Private spending to drive Malaysia's 2019 growth: CIMB
PRIVATE spending will drive Malaysia in 2019, but the appetite for consumption and investment has shrunk amid slowing growth, according to a report from CIMB on Friday (Dec 14).
Economists Michelle Chia and Lim Yee Ping expect economic growth of 4.6 per cent in 2018 and 4.7 per cent in 2019, crimped somewhat by downsides in palm oil and natural gas production.
Consumer spending could be kept intact - at a more muted growth rate of 6.4 per cent - on initiatives such as government cash transfers to pensioners, as well as efforts to cut living costs.
"On the flipside, we expect restructuring among businesses in response to policy changes by the government to exert some pressure on pockets of the workforce, though labour market conditions and positive wage growth remain supportive of continued growth in private consumption," the analysts wrote.

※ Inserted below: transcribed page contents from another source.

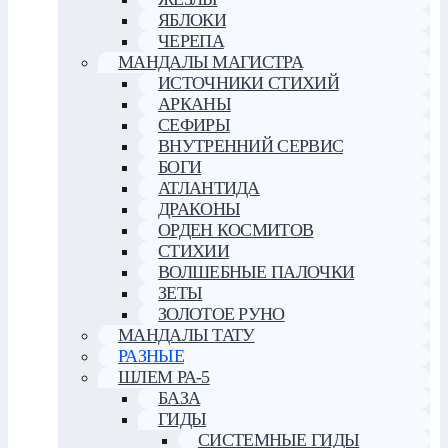
ЯБЛОКИ
ЧЕРЕПА
МАНДАЛЫ МАГИСТРА
ИСТОЧНИКИ СТИХИЙ
АРКАНЫ
СЕФИРЫ
ВНУТРЕННИЙ СЕРВИС
БОГИ
АТЛАНТИДА
ДРАКОНЫ
ОРДЕН КОСМИТОВ
СТИХИИ
ВОЛШЕБНЫЕ ПАЛОЧКИ
ЗЕТЫ
ЗОЛОТОЕ РУНО
МАНДАЛЫ ТАТУ
РАЗНЫЕ
ШЛЕМ РА-5
БАЗА
ГИДЫ
СИСТЕМНЫЕ ГИДЫ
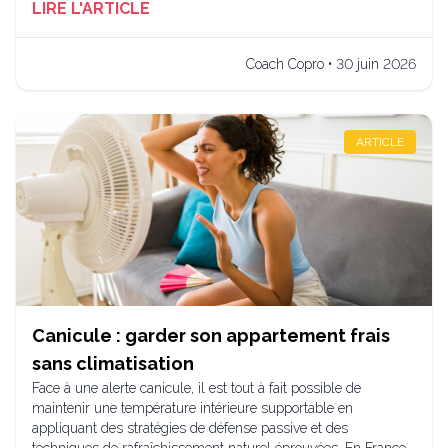
LIRE L'ARTICLE
Coach Copro • 30 juin 2026
ARTICLE
Canicule : garder son appartement frais
sans climatisation
Face à une alerte canicule, il est tout à fait possible de
maintenir une température intérieure supportable en
appliquant des stratégies de défense passive et des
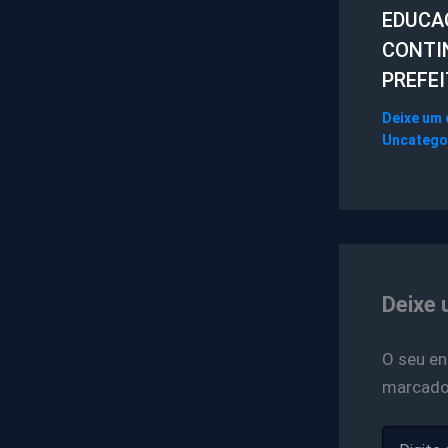
EDUCA
CONTI
PREFEI
Deixe um
Uncatego
Deixe 
O seu en
marcad
Digite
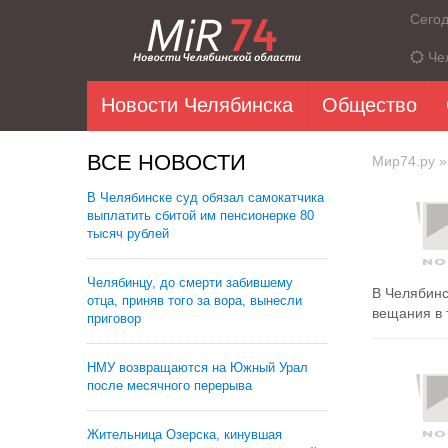
Сего
Че
Новости Челябинска
Общество
ВСЕ НОВОСТИ
Мир74.ру
»
В Челябинске суд обязал самокатчика
выплатить сбитой им пенсионерке 80
тысяч рублей
Челябинцу, до смерти забившему
В Челябинс
отца, приняв того за вора, вынесли
вещания в 
приговор
НМУ возвращаются на Южный Урал
после месячного перерыва
Жительница Озерска, кинувшая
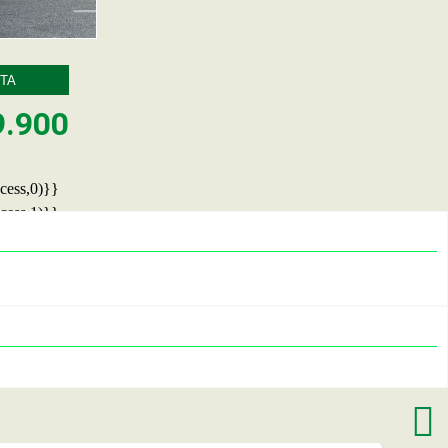
TA
9.900

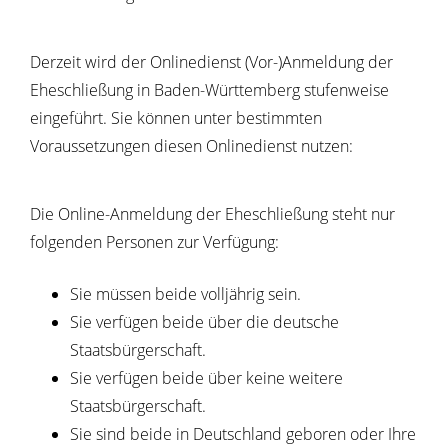
Derzeit wird der Onlinedienst (Vor-)Anmeldung der
Eheschließung in Baden-Württemberg stufenweise
eingeführt. Sie können unter bestimmten
Voraussetzungen diesen Onlinedienst nutzen:
Die Online-Anmeldung der Eheschließung steht nur
folgenden Personen zur Verfügung:
Sie müssen beide volljährig sein.
Sie verfügen beide über die deutsche
Staatsbürgerschaft.
Sie verfügen beide über keine weitere
Staatsbürgerschaft.
Sie sind beide in Deutschland geboren oder Ihre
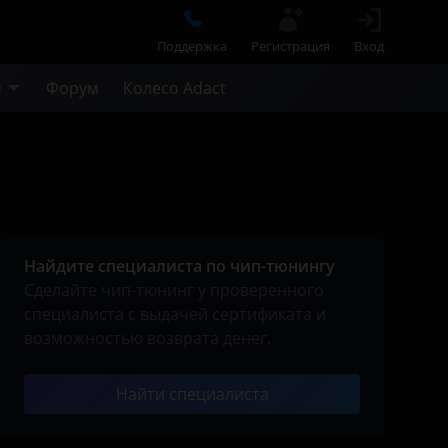
Поддержка
Регистрация
Вход
м
Форум
Колесо Adact
Найдите специалиста по чип-тюнингу
Сделайте чип-тюнинг у проверенного
специалиста с выдачей сертификата и
возможностью возврата денег.
Найти специалиста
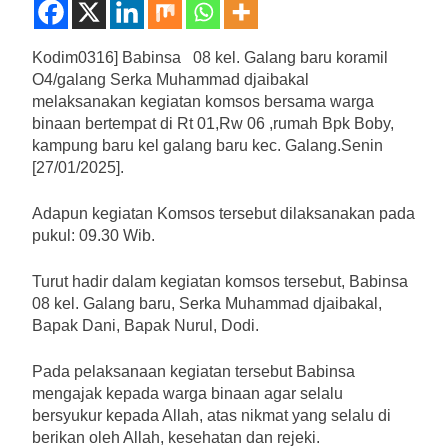
Kodim0316] Babinsa 08 kel. Galang baru koramil
O4/galang Serka Muhammad djaibakal
melaksanakan kegiatan komsos bersama warga
binaan bertempat di Rt 01,Rw 06 ,rumah Bpk Boby,
kampung baru kel galang baru kec. Galang.Senin
[27/01/2025].
Adapun kegiatan Komsos tersebut dilaksanakan pada
pukul: 09.30 Wib.
Turut hadir dalam kegiatan komsos tersebut, Babinsa
08 kel. Galang baru, Serka Muhammad djaibakal,
Bapak Dani, Bapak Nurul, Dodi.
Pada pelaksanaan kegiatan tersebut Babinsa
mengajak kepada warga binaan agar selalu
bersyukur kepada Allah, atas nikmat yang selalu di
berikan oleh Allah, kesehatan dan rejeki.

Although the CIMB economists have deemed the ballooning Budget deficit "manageable, and necessary to regularise the unpaid tax refunds and indirect tax adjustments", they still warned that an oil price lower than US$62 a barrel could be cause for some concern.
Also, fiscal constraints and the cancellation or scale-down of mega-projects would make public consumption and investments "less prominent levers of growth than in past years", they said.
"While this creates space for private investments to crowd in, the upside for capital expenditure may be curtailed by subdued business sentiment, potential business cost increases (subsidy rollbacks, minimum wage hikes, and shortages of foreign labour), policy fluidity and external risks."
The economists cautioned that fixing the economy and government accounts will be no quick and painless task, even in the wake of a watershed vote in May that toppled the Barisan Nasional coalition.